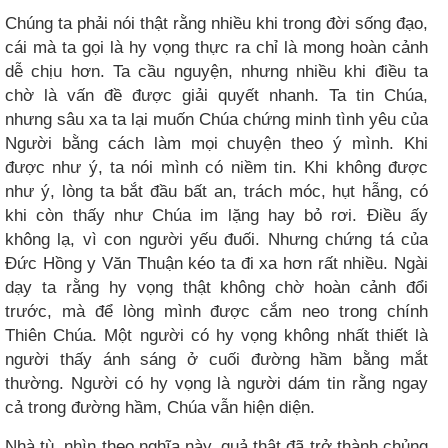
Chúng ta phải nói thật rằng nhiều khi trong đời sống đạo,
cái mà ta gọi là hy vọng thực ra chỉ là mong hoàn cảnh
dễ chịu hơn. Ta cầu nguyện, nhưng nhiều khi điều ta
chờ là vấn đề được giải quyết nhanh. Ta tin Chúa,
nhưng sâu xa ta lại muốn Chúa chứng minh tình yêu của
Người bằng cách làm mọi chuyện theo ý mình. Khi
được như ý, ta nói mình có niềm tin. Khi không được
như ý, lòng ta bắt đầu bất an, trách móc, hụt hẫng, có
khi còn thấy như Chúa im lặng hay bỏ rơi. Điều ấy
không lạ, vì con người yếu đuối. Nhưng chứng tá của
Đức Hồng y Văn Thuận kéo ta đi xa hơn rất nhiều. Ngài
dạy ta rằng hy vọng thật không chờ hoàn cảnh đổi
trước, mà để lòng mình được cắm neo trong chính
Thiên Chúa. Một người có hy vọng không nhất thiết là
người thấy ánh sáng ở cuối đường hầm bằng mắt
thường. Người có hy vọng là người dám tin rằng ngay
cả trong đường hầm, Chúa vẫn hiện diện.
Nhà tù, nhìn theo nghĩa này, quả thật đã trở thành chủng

### Exercise aim
Scan the records for lines with the word "hoàn". Report how many, with no other words.

### Exercise output
2